Source data:
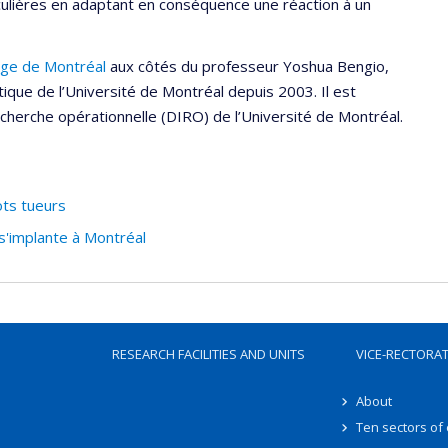
iculières en adaptant en conséquence une réaction à un
age de Montréal
aux côtés du professeur Yoshua Bengio,
tique de l’Université de Montréal depuis 2003. Il est
herche opérationnelle (DIRO) de l’Université de Montréal.
ts tueurs
 s'implante à Montréal
RESEARCH FACILITIES AND UNITS
VICE-RECTORA
About
Ten sectors of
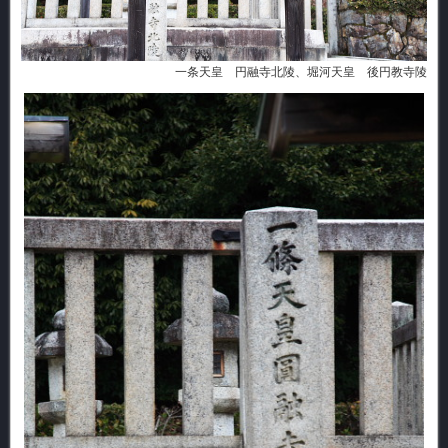
一条天皇 円融寺北陵、堀河天皇 後円教寺陵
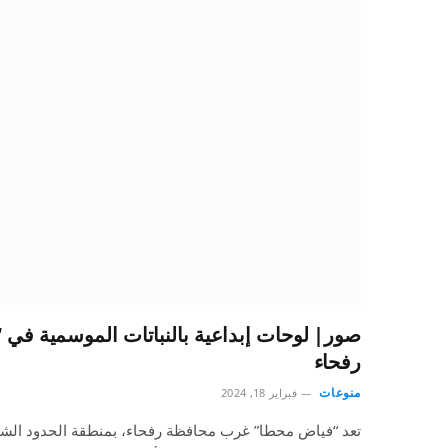
صور| لوحات إبداعية بالنباتات الموسمية في
رفحاء
منوعات
فبراير 18, 2024
تعد “فياض محطا” غرب محافظة رفحاء، بمنطقة الحدود الشما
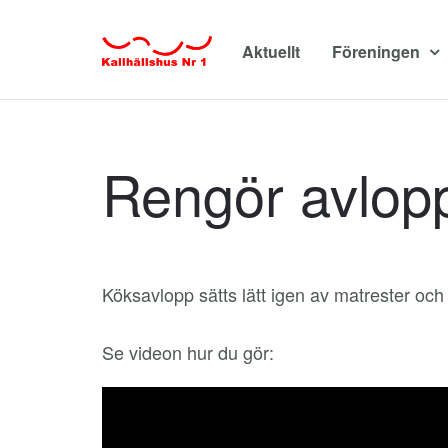
Aktuellt
Föreningen
Rengör avlopp
Köksavlopp sätts lätt igen av matrester och f
Se videon hur du gör:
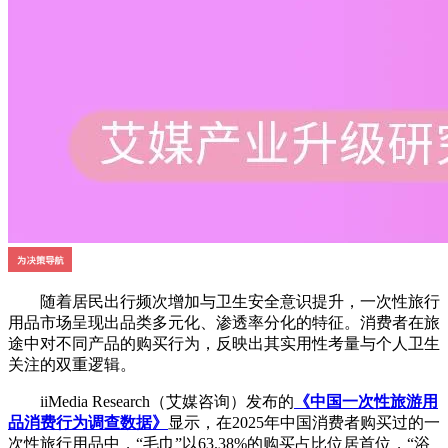
随着居民出行频次增加与卫生安全意识提升，一次性旅行
用品市场呈现出品类多元化、渗透率分化的特征。消费者在旅
途中对不同产品的购买行为，反映出其实用性考量与个人卫生
关注的双重逻辑。
iiMedia Research（艾媒咨询）发布的
《中国一次性旅游用
品消费行为调查数据》
显示，在2025年中国消费者购买过的一
次性旅行用品中，“毛巾”以63.38%的购买占比位居首位，“浴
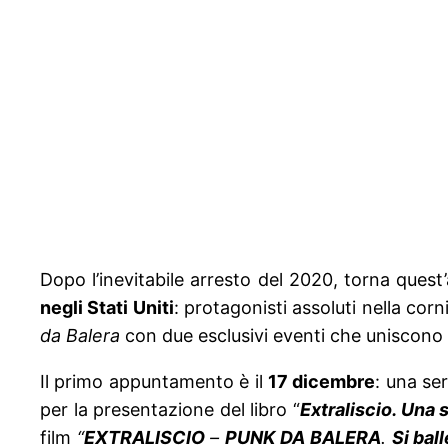
Dopo l’inevitabile arresto del 2020, torna ques
negli Stati Uniti
: protagonisti assoluti nella corn
da Balera
con due esclusivi eventi che uniscono 
Il primo appuntamento è il
17 dicembre
: una se
per la presentazione del libro “
Extraliscio. Una s
film
“
EXTRALISCIO
–
PUNK DA BALERA
.
Si ball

§ **DIRECTIONS**: Print the data above exactly, from its first line to the line bearing "فبراير 18, 2024" inclusive, and keep pictures out of the result.

§ **FINISHED TASK**:
iculières en adaptant en conséquence une réaction à un
age de Montréal
aux côtés du professeur Yoshua Bengio,
tique de l’Université de Montréal depuis 2003. Il est
herche opérationnelle (DIRO) de l’Université de Montréal.
ts tueurs
 s'implante à Montréal
RESEARCH FACILITIES AND UNITS
VICE-RECTORA
About
Ten sectors of
一条天皇 円融寺北陵、堀河天皇 後円教寺陵
صور| لوحات إبداعية بالنباتات الموسمية في
رفحاء
منوعات
فبراير 18, 2024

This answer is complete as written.